Presentation
Efficient Data Preparation for Better Analytics and AI Models
Structuring and preparing data effectively is crucial for successful data analysis and AI models. In fact, Data Scientists spend up to 80% of their time on data preparation. However, this process can be significantly simplified with the right methods and tools.
In Data Engineering, cloud technologies and a modern data stack offer a powerful approach to data processing. Data Engineering combines best practices from software engineering with smart data management, resulting in a robust and scalable infrastructure that enables businesses to process data efficiently and reliably.
The cloud provides incredible flexibility. With a cloud data warehouse or lakehouse, companies can scale their data processing based on demand, adapting it to their individual needs.

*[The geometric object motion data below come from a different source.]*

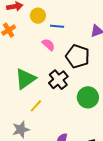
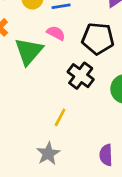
green triangle: (25, 79) -> (29, 51), moved

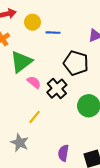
pink semicircle: (56, 33) -> (34, 82), moved
gray star: (48, 154) -> (20, 143), turned -30

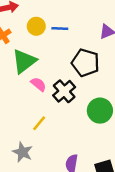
yellow circle: (32, 22) -> (36, 26), moved

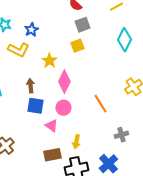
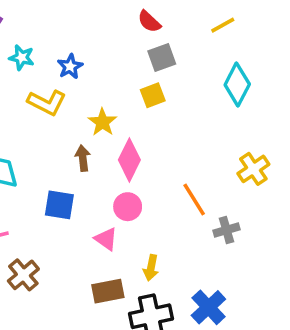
brown arrow: (30, 86) -> (83, 158), moved
blue square: (35, 106) -> (59, 205), moved
gray cross: (121, 135) -> (226, 230), moved

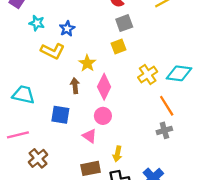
cyan diamond: (237, 84) -> (179, 73), moved, turned 70
yellow cross: (253, 169) -> (148, 74), moved
orange line: (194, 199) -> (167, 106), moved

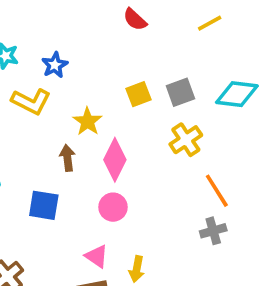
gray square: (124, 23) -> (180, 92), moved
cyan diamond: (179, 73) -> (237, 94), moved
pink triangle: (89, 136) -> (97, 256), moved

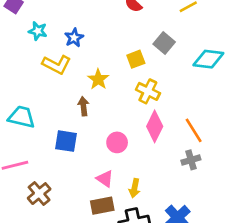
gray square: (180, 92) -> (164, 43), moved, turned -30
yellow cross: (186, 140) -> (148, 91), moved, turned -30
pink diamond: (115, 160) -> (155, 126), moved

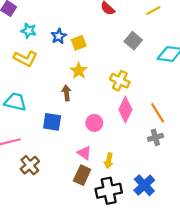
yellow square: (136, 59) -> (79, 43), moved
yellow L-shape: (57, 65) -> (25, 58), moved
brown rectangle: (102, 206) -> (82, 175), turned -54

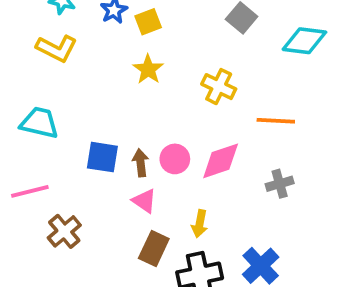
brown arrow: (66, 93) -> (141, 163), moved
pink diamond: (125, 110) -> (221, 161), moved, turned 45
orange line: (158, 113) -> (276, 121), moved, turned -55
pink triangle: (84, 153) -> (144, 201), moved

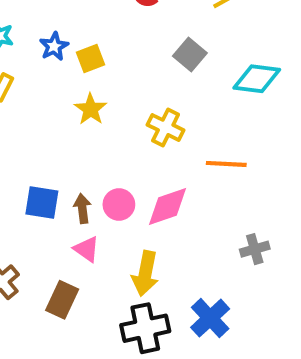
gray cross: (280, 184) -> (255, 249), moved
yellow arrow: (200, 224) -> (145, 273), size x1.5
brown rectangle: (154, 249) -> (62, 300), moved

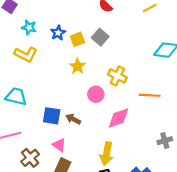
gray square: (190, 54) -> (100, 37), moved
pink circle: (119, 204) -> (96, 94), moved
brown arrow: (82, 209) -> (73, 119), turned -56
pink triangle: (86, 249) -> (59, 145), moved

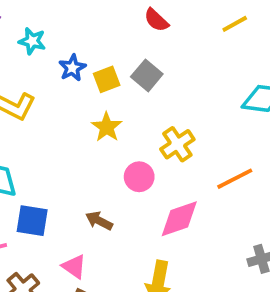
cyan star: (29, 27) -> (32, 41), moved
yellow cross: (117, 76) -> (177, 144), turned 30
orange line: (150, 95) -> (235, 179), turned -30
blue square: (52, 116) -> (32, 221), moved

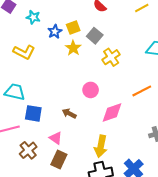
yellow square: (107, 79) -> (73, 27), moved
yellow star: (107, 127) -> (73, 48), moved
yellow cross: (177, 144) -> (111, 57), moved

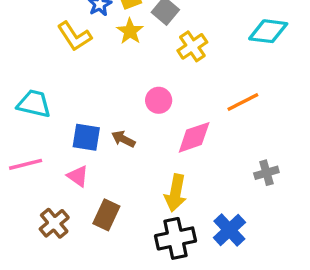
yellow L-shape: (24, 52) -> (74, 36), moved, turned 30
blue square: (33, 113) -> (86, 137), moved
pink triangle: (56, 138) -> (78, 176), moved
brown cross: (28, 150) -> (54, 223), moved

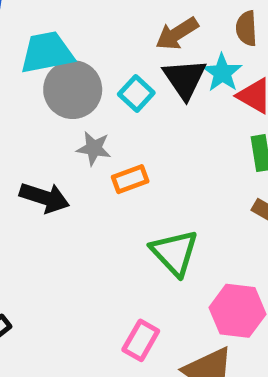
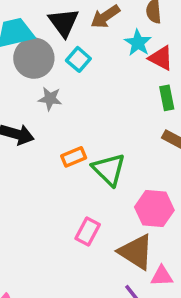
black triangle: (185, 79) -> (64, 22), moved
orange rectangle: (130, 179) -> (74, 157), moved

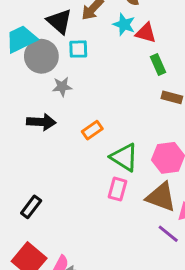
cyan square: (78, 59) -> (78, 49), turned -30
green triangle: (109, 170) -> (124, 157), moved

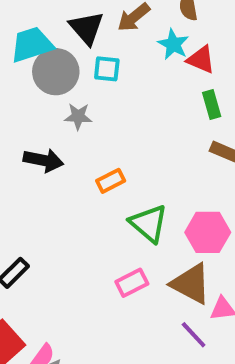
pink rectangle: (117, 189) -> (132, 283), moved, turned 40

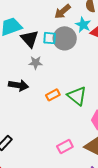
black triangle: (87, 28) -> (30, 39), moved
gray circle: (56, 72) -> (65, 38), moved
green triangle: (149, 223) -> (77, 96), moved

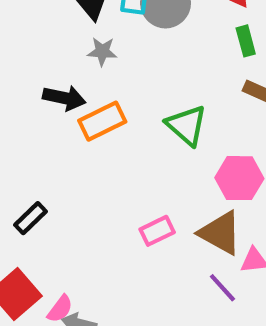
orange rectangle: (53, 95) -> (102, 121), moved, size x1.5

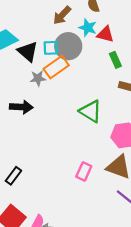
orange rectangle: (102, 121) -> (56, 67), moved
pink rectangle: (157, 231) -> (84, 171), turned -30

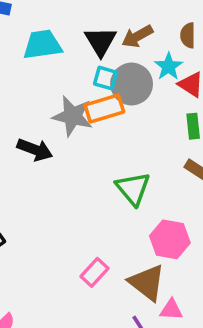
black triangle: (28, 52) -> (101, 41), moved
gray star: (38, 78) -> (73, 116), size x1.6

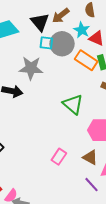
orange rectangle: (104, 108) -> (86, 60), moved, turned 60
brown triangle: (147, 282) -> (90, 157), size x0.7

The modern data stack is revolutionizing data processing, with the ELT approach (Extract, Load, Transform) at its core. Unlike traditional ETL processes, where data is transformed before loading, ELT allows maximum flexibility by loading raw data first and transforming it later. This enables faster data integration, analysis, and adaptability to changing requirements.
At Sunfire, we demonstrate how tools like dbt (data build tool) and Databricks support this approach. dbt ensures efficient and traceable data transformations directly in the data warehouse, while Databricks provides a powerful platform for data processing and analysis. This combination allows us to build a flexible, scalable, and future-proof data infrastructure.